Garbutt not impressed with tipping fee changes
By Chad Ingram
Published Aug. 3, 3017
Jim Garbutt, owner of J. Garbutt Enterprises waste disposal company, is not happy about the new tipping fees for compactor trucks at the Scotch Line landfill in Minden Hills.
In April, council approved a new tipping fee structure for compacted loads at the site. While the fee had previously been $25 per cubic yard or $50 per cubic yard for loads deemed contaminated – containing too much recyclable material – the new structure instituted a flat fee of $35 per cubic yard for loads coming from compactor trucks. The flat fee was suggested by staff as a compromise and means of mitigating disagreements between landfill attendants and compaction truck drivers.
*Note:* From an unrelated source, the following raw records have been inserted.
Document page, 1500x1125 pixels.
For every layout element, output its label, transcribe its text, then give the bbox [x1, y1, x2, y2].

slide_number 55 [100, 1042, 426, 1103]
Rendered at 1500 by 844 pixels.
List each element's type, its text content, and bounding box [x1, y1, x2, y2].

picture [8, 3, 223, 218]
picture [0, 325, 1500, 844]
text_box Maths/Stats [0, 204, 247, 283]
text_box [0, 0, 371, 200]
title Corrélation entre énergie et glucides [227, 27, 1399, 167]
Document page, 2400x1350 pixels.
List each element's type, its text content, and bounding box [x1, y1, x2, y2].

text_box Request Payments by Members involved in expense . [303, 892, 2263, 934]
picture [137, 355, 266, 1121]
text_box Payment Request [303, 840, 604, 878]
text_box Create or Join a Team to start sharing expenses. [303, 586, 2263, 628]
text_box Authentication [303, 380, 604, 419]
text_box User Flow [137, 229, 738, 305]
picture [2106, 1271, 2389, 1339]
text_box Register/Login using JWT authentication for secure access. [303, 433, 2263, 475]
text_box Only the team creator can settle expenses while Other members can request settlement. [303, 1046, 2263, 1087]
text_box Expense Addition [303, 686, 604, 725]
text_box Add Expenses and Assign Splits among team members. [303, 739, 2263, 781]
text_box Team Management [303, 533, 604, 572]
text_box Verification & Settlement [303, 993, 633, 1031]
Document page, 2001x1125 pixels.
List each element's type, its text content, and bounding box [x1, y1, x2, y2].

The $50 per cubic yard charge can still apply if landfill attendants deem that a load is contaminated. For construction waste, fees are $40 per cubic yard for sorted waste and $80 per cubic yard for unsorted.
During their July 26 meeting, Garbutt told councillors the tipping fee increases are putting an unjustified financial pinch on his business. “I’m just curious as to where this idea came from, and why it’s only for compactor trucks,” Garbutt said.
Garbutt’s company is the only local company to operate compactor trucks and he said when he got his first compactor truck back in 1988, it was a welcome sight to local municipaities, helping to save space in local landfills.
“And now, we seem to be being penalized, because we invested in those trucks,” Garbutt said.
He said his company can’t afford the tipping fee increases, nor can his commercial customers, whom he is reluctant to pass the cost increase along to. Because there are no scales at the Scotch Line landfill, Garbutt said employees must estimate the size of loads, something that can cause disagreements.
“If there was scales, there’d be no question,” he said.
What’s more, Garbutt said he also gets charged for bringing waste that has been mixed in with recycling at local transfer stations, back to the landfill. “We’re actually being charged for bringing the township’s garbage back,” he said, adding that one particularly bad recycling load contains at least six yards of garbage. “Somebody’s going to have to start paying for that nonsense.”
Reeve Brent Devolin told Garbutt his comments would be taken into consideration and that a staff report will come back to the council table.